A possible solution is the use of bundles. Git can package a certain revision in an archive. The client can fetch the bundle and set up a clone locally based on the bundle. The Git documentation describes how this works. The server then has the only task of providing the bundle which requires almost no load. When the client has set up the clone with the bundle, subsequent pull or fetch requests will take a lot less server load because the server only needs to handle the diff between the revision archived in the bundle and the revision that currently is fetched.
The Linux kernel project uses bundles on their Git hosting servers and they recommend to directly get the bundle with wget if you have connection problems. The repo tool, which manages the various Git repositories of Android-based operating systems, by default even expects that a bundle with the name clone.bundle is present in every repository on the server during the initial sync. The repo tool automatically fetches the bundles and uses them to set up the individual Git repositories.
Creating bundles on the server
Bundles are easily created inside a Git repository with the command git bundle create clone.bundle $REVISON. $REVISION can be a branch or a tag. In case you have a lot of Git repositories and if all of them are in the same directory, running the following command in the parent directory may be helpful to create bundles in all of them:
for i in *.git; do ( echo $i; cd $i; git bundle create clone.bundle $REVISION; ); done
Making the bundles accessible
If you do your own Git hosting, you probably have a web server like Apache running and some software like cgit serves as Git web frontend behind the web server.
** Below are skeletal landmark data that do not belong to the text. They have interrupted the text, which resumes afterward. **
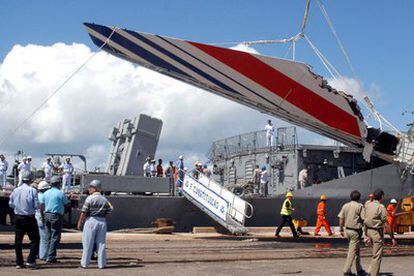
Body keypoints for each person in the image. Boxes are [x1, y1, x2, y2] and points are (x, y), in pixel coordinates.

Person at [77, 180, 113, 269]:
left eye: (91, 187)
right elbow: (110, 210)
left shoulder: (89, 198)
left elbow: (83, 212)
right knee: (101, 244)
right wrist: (103, 216)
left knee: (87, 243)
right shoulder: (105, 199)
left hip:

As I'm using Gitolite to manage access to my repositories, all repositories reside in the directory /var/lib/gitolite3/repositories.
First, Apache needs to be told where it can find the bundles:
AliasMatch ^/(.*).git/clone.bundle /var/lib/gitolite3/repositories/$1.git/clone.bundle AliasMatch ^/(.*)/clone.bundle /var/lib/gitolite3/repositories/$1.git/clone.bundle
These directives make sure that regardless of whether the URL contains the .git suffix, Apache finds the corresponding *.git folder.
Then clients need to be allowed to access the bundles in the git repositories:
<Directory /var/lib/gitolite3/repositories/> Require all denied <FilesMatch "clone.bundle"> Require all granted </FilesMatch> </Directory>
This ensures that only files named clone.bundle are accessible.